This Monday (Dec. 2nd, 2019) at 12:30pm to 1:30pm CST, Bob Dutko (a YEC) is interviewing me on his radio show (listen at https://wmuz.com/ WMUZ 103.5 FM).
Dutko explained, earlier this year, his objections to the idea of God using evolution to create us:
According to evolution, hominids would have been evolving over millions of years, getting a little more “human” like over the years until eventually the first fully human man was born. That’s when God would have said “okay, we now have ‘man’, and I’ll call him ‘Adam’”. Let’s now compare that to how God told Moses he created Adam in Genesis. Genesis 2:7 says “the Lord God formed man from the dust of the ground” . Here’s where a little simple logic is required.
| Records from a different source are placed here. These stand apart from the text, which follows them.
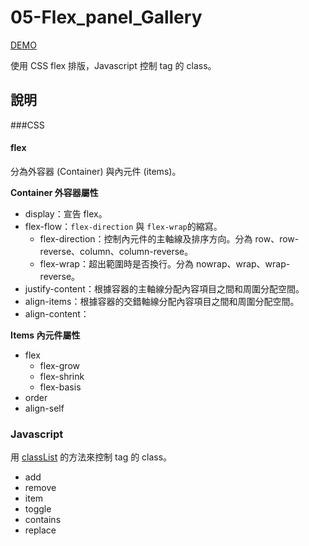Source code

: # 05-Flex_panel_Gallery

[DEMO](https://iamysj.github.io/Javascript30/05%20-%20Flex%20panel%20Gallery/index-START.html)

使用 CSS flex 排版，Javascript 控制 tag 的 class。

## 說明

###CSS

#### flex

分為外容器 (Container) 與內元件 (items)。

**Container 外容器屬性**

* display：宣告 flex。
* flex-flow：`flex-direction` 與 `flex-wrap`的縮寫。
  * flex-direction：控制內元件的主軸線及排序方向。分為 row、row-reverse、column、column-reverse。
  * flex-wrap：超出範圍時是否換行。分為 nowrap、wrap、wrap-reverse。
* justify-content：根據容器的主軸線分配內容項目之間和周圍分配空間。
* align-items：根據容器的交錯軸線分配內容項目之間和周圍分配空間。
* align-content：

**Items 內元件屬性**

* flex
  * flex-grow
  * flex-shrink
  * flex-basis
* order
* align-self

### Javascript

用 [classList](https://developer.mozilla.org/en-US/docs/Web/API/Element/classList) 的方法來控制 tag 的 class。

* add
* remove
* item
* toggle
* contains
* replace

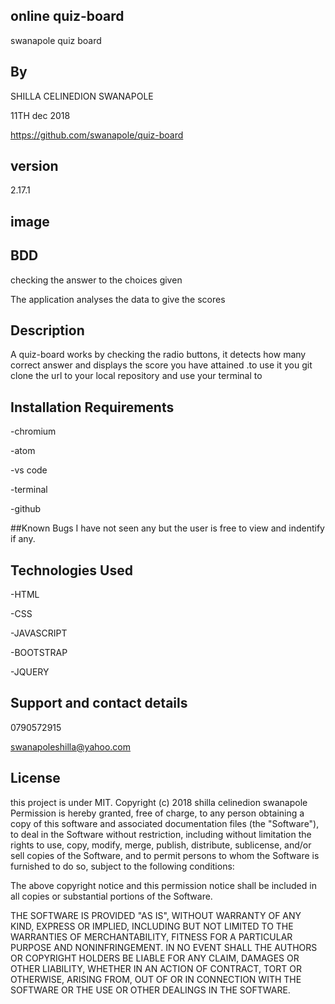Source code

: ## online quiz-board
swanapole quiz board

## By
SHILLA CELINEDION SWANAPOLE

11TH dec 2018

https://github.com/swanapole/quiz-board

## version
2.17.1

## image


## BDD
checking the answer to the choices given

The application analyses the data to give the scores

## Description
A quiz-board works by checking the radio buttons, it detects how many correct answer and displays the score you have attained .to use it you git clone the url to your local repository and use your terminal to

## Installation Requirements

-chromium

-atom

-vs code

-terminal

-github

##Known Bugs
I have not seen any but the user is free to view and indentify if any.

## Technologies Used
-HTML

-CSS

-JAVASCRIPT

-BOOTSTRAP

-JQUERY

## Support and contact details
0790572915

swanapoleshilla@yahoo.com

## License

this project is under MIT. Copyright (c) 2018 shilla celinedion swanapole 
Permission is hereby granted, free of charge, to any person obtaining a copy of this software and associated documentation files (the "Software"), to deal in the Software without restriction, including without limitation the rights to use, copy, modify, merge, publish, distribute, sublicense, and/or sell copies of the Software, and to permit persons to whom the Software is furnished to do so, subject to the following conditions:

The above copyright notice and this permission notice shall be included in all copies or substantial portions of the Software.

THE SOFTWARE IS PROVIDED "AS IS", WITHOUT WARRANTY OF ANY KIND, EXPRESS OR IMPLIED, INCLUDING BUT NOT LIMITED TO THE WARRANTIES OF MERCHANTABILITY, FITNESS FOR A PARTICULAR PURPOSE AND NONINFRINGEMENT. IN NO EVENT SHALL THE AUTHORS OR COPYRIGHT HOLDERS BE LIABLE FOR ANY CLAIM, DAMAGES OR OTHER LIABILITY, WHETHER IN AN ACTION OF CONTRACT, TORT OR OTHERWISE, ARISING FROM, OUT OF OR IN CONNECTION WITH THE SOFTWARE OR THE USE OR OTHER DEALINGS IN THE SOFTWARE.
How can anyone honestly interpret Adam being “formed from the dust of the ground” to mean “Adam was conceived and born of a part human, part monkey hominid mother”? The Bible then says that God “ breathed into his nostrils the breath of life, and the man became a living being” . However, if God really used evolution, and Adam was born of a part monkey mother, he would have been alive from the moment of conception. Medical science has now confirmed that a human embryo is a living being long before the nostrils even form. So did God breathe the breath of life into Adam’s nostrils as a fetus? If so, was Adam not “alive” as he was developing in the womb up to that point before his nostrils developed?
Then there’s the issue of Eve. The Bible say in Genesis 2:21-22 that Eve was created by God putting Adam into a deep sleep, taking out one of his ribs and creating Eve from that rib . This has incredible spiritual significance throughout the rest of the Bible with regards to marriage, because by making woman from man, she was to Adam “bone of my bones and flesh of my flesh” (Genesis 2:23). God used the way he created Eve to establish marriage as a bond between a man and a woman who would become “one flesh”. Woman came out of man, so when a woman and man are married, “the two become one flesh”. (Genesis 2:24) Jesus even reiterates this creation account and it’s significance in Matthew 19:5 and in Mark 10:8. Now compare that to Theistic Evolution which says Eve really wasn’t created from Adam, but that instead, she was created in the womb of her part monkey mother, developed into a fetus, was born and raised by her hominid parents, then ran into Adam one day and said “hey, do your parents look as freaky as mine?”
If you believe Genesis can be interpreted to say God used evolution, then you might as well throw out the whole Bible. After all, if “man was made from the dust of the ground” can be interpreted as “man was born from part monkey parents”…or if “woman was created from man’s rib” can be interpreted as “woman grew up the child of part monkey parents”…or if “God breathed into man’s nostrils the breath of life and he became a living being” can be interpreted as “man was already a living being before he even developed embryonic nostrils to breath into”…then why believe anything the Bible has to say at all? Why take anything Moses said seriously? Or David? Or Solomon? Or Paul? Or Jesus? If interpretation of Scripture can be twisted that far from what it really says, you can twist anything in the Bible to say whatever you want it to. Maybe we should just trust what God told us instead of trying to twist Scripture to fit what we think science tells us.
As we have seen, these objections are resolved with the GAE. Adam and Eve could have been created de novo, without parents, without contradicting what Scripture says, even if we interpret it very literally.
I’m encouraged to hear that Dutko read the GAE with interest and an open mind. I am not expecting a debate, a conversation where we might understand each other better. I hope that the understanding I presented in the GAE would work for him. Perhaps he might remain a YEC, but also, perhaps, he might see this version of TE as unobjectionable.